In the second story, ‘The Grace of Thor’, a one eyed old Thor and his grand daughters are watching over a rebooted Midgard. After all life ended on the planet long ago, now over 200 years have passed since they seeded life there once again in the forms of ‘Jane’ and ‘Steve’. As Jane dies, Thor sombrely reveals the state of the afterlife, before flying to the edge of the universe, which is rapidly ending. And there he meets the final incarnation of the Phoenix.
I hope Jason Aaron keeps writing Thor comics for a good long time yet, regardless of who Thor actually is. The arc of Jane Foster as Thor was wonderful, and enjoyed a satisfying wrap up too while not ending her story within this world. The Odinson slipping back into being Thor seems effortless, but to maintain his God of Thunder status he seems to be effectively supported by his own version of MI6, with Jane filling the role of M, and Odin and Screwbeard outfitting him with gadgets and magics in place of Q. It means that the usual brawns over brains approach needs to be taken with an element of improvisation rarely seen from this Thor. Aaron’s script is excellent, unsurprising as these are characters he has been in charge of for years now, but the new status quo of Thor and his supporting cast is still fitting in to the ongoing narrative of the plot he has been driving for a while now.

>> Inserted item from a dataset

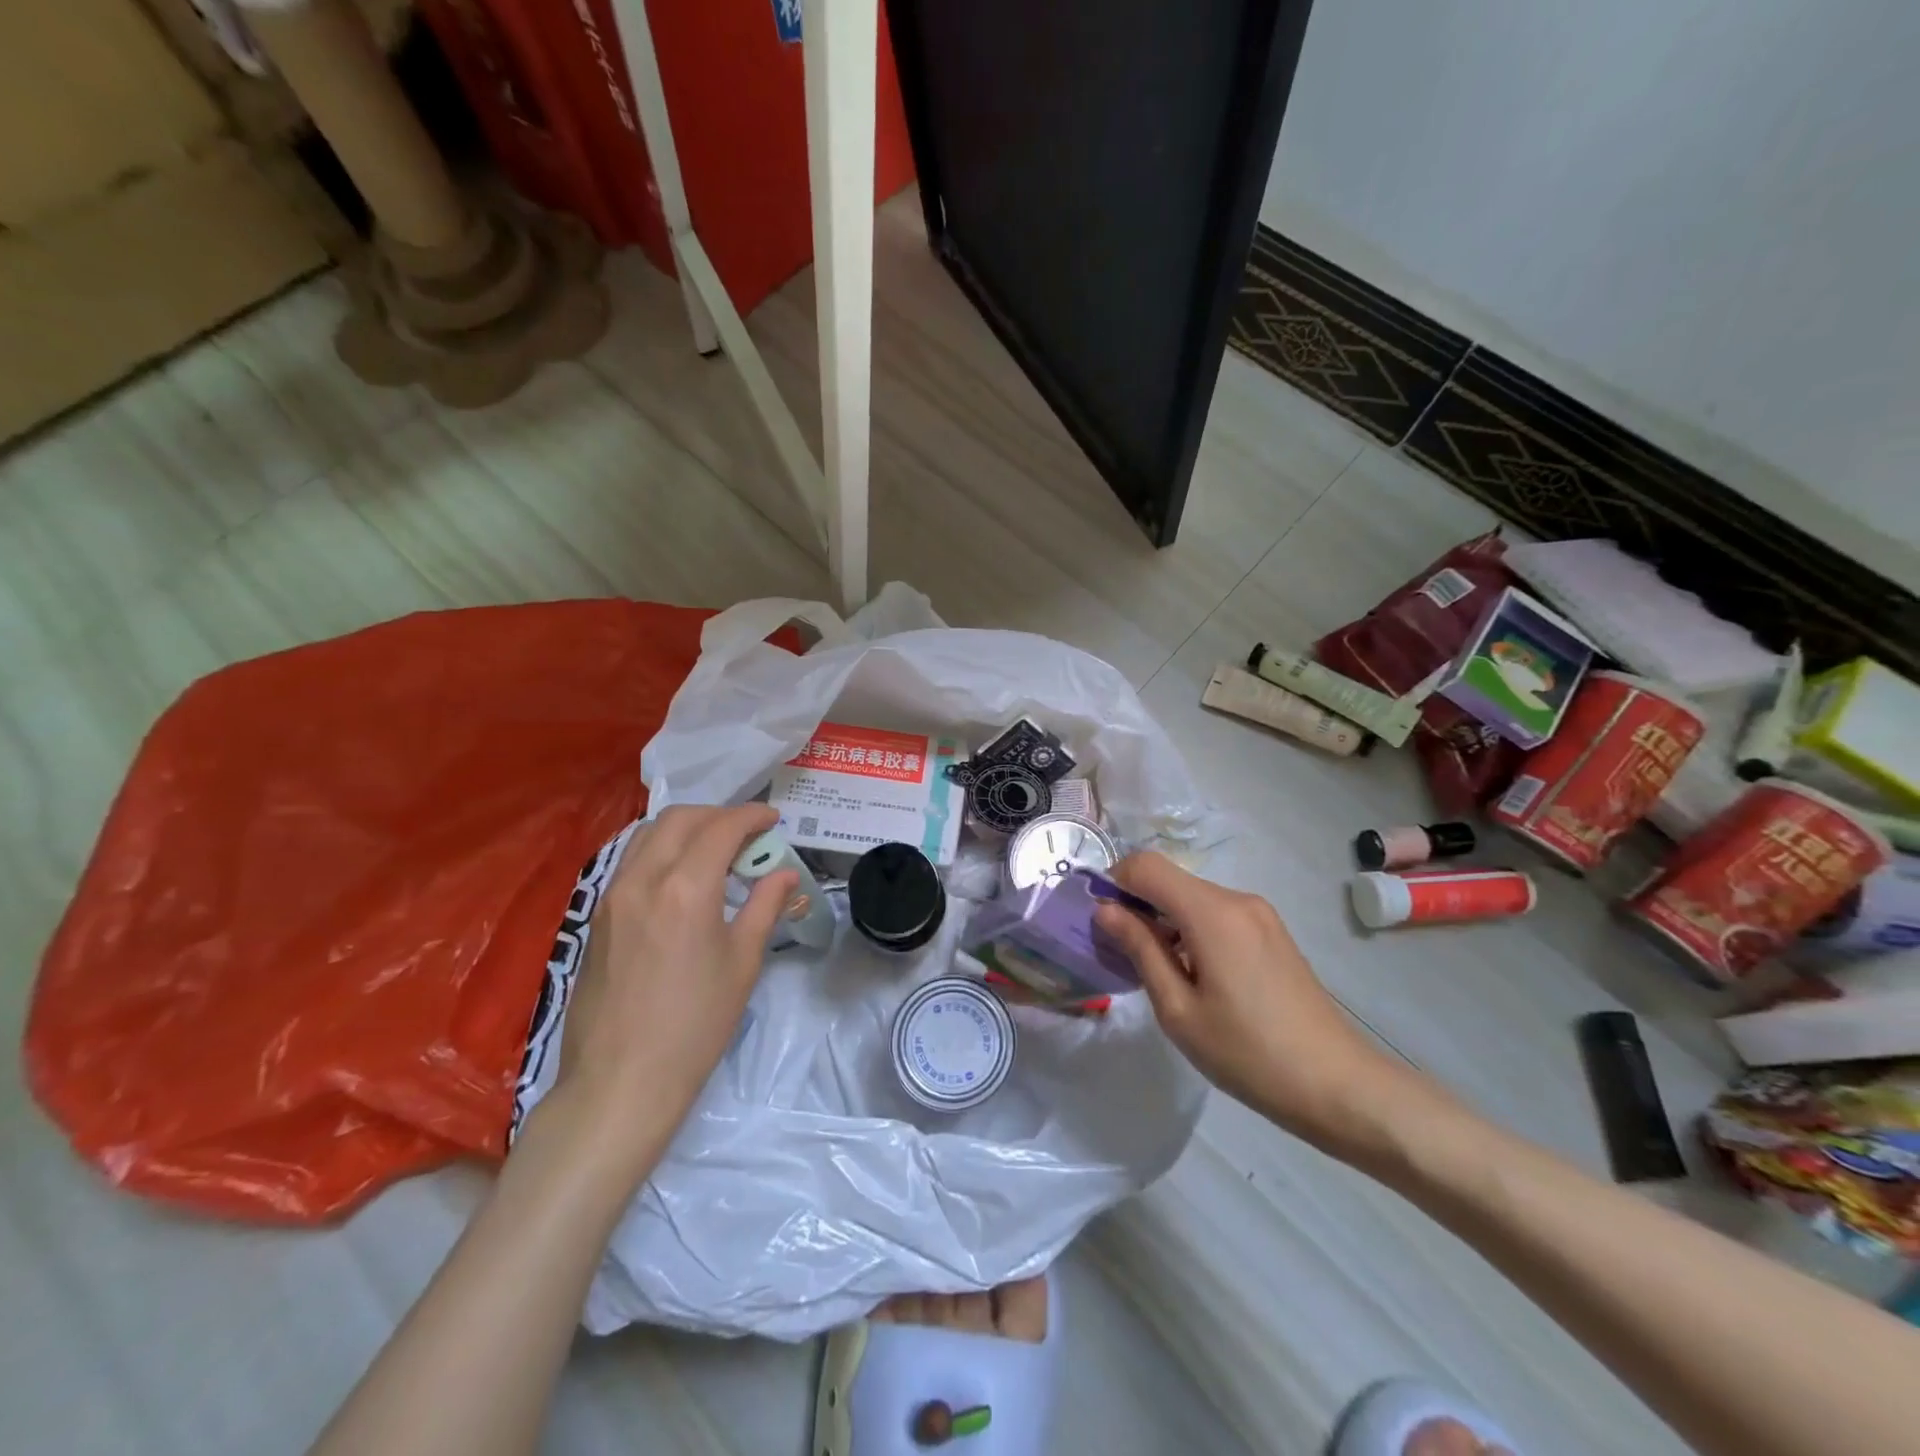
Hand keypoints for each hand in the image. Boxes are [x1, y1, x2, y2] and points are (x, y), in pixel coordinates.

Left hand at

Mike del Mundo’s art is otherworldly, and yet feels very at place here. I feel that he is even better placed on Thor than his recent run on Avengers. There are some stellar action scenes in ‘God of Thunder Reborn’, but the quiet moments in the Brooklyn resettlement of Asgardian refugees works very well too, bolstered by the warm colours that often accompany del Mundo’s pages. For ‘The Grace of Thor’, Christian Ward’s skills are perfectly suited to the grand space sequences on display, from fighting a space shark to speeding to the universe’s end, and these pages are awash with cleaner colours than the first part that suits the story just as well. Rather than feeling jarring having two stories in one issue, the two artists sync right up with their respective tales, enabling them to complement each other.
To say Thor #1 is a great start would be disingenuous and a disservice to all that came before it from Aaron and the other great artists who have shaped his run on Thor. More this is a great continuation that may serve as a jumping on point for anyone who has slept on the series up until now (but if you have you should absolutely go back and read it all in trades). I’ll miss the Goddess of Thunder, but I suspect that we haven’t seen the last of her. Regardless, get this at your local comic book shop or online!